THE PROBLEM -
Please make sure what you return matches the listing below exactly, minus its pictures.

COLLECTED DATA -
::::::::

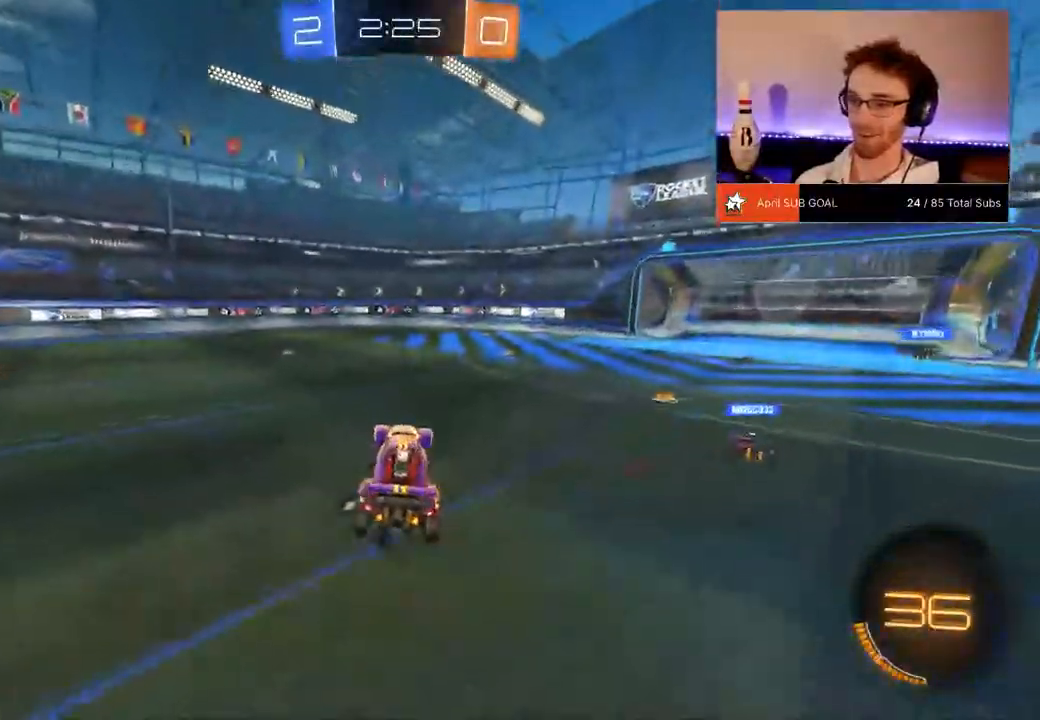
Gameplay with a controller (Xbox layout); each line is a JSON object with the inputs held at the frame after it. "events" lists button and stick changes between this image and that frame as [ms after this image, input, new state], when the widget could be followed in between. Not read: DPAD_DOWN SELECT.
{"buttons": ["Y", "R2"], "left_stick": "right", "right_stick": "center", "events": [[217, "left_stick", "right"], [501, "Y", "down"]]}
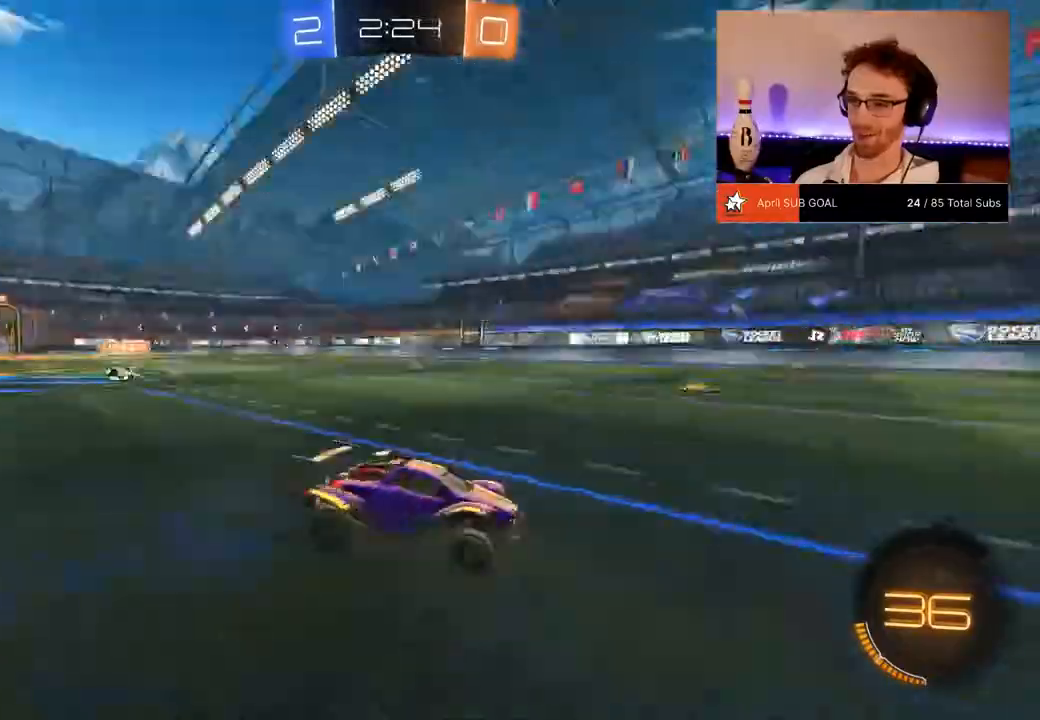
{"buttons": ["R2"], "left_stick": "right", "right_stick": "center", "events": [[33, "Y", "up"], [66, "left_stick", "center"], [383, "left_stick", "right"]]}
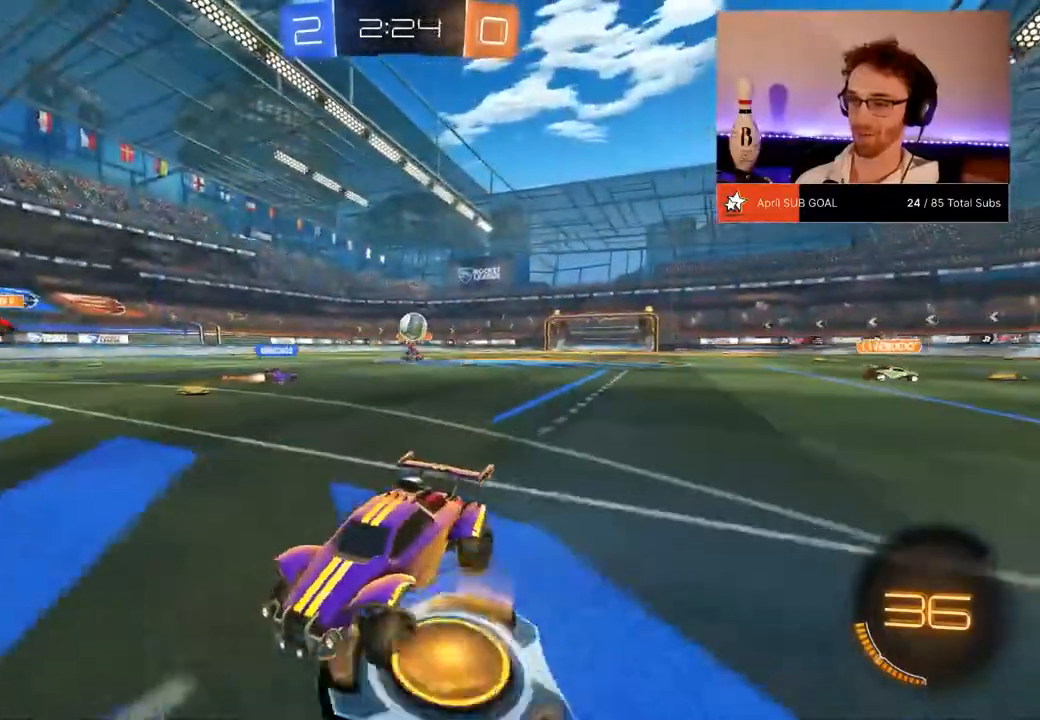
{"buttons": ["X", "R2"], "left_stick": "center", "right_stick": "center", "events": [[84, "X", "down"], [484, "left_stick", "center"]]}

::::::::

TASK RESULT -
Gameplay with a controller (Xbox layout); each line is a JSON object with the inputs held at the frame after it. "events" lists button and stick changes between this image and that frame as [ms after this image, input, new state], when the widget could be followed in between. Not read: DPAD_DOWN SELECT.
{"buttons": ["Y", "R2"], "left_stick": "right", "right_stick": "center", "events": [[217, "left_stick", "right"], [501, "Y", "down"]]}
{"buttons": ["R2"], "left_stick": "right", "right_stick": "center", "events": [[33, "Y", "up"], [66, "left_stick", "center"], [383, "left_stick", "right"]]}
{"buttons": ["X", "R2"], "left_stick": "center", "right_stick": "center", "events": [[84, "X", "down"], [484, "left_stick", "center"]]}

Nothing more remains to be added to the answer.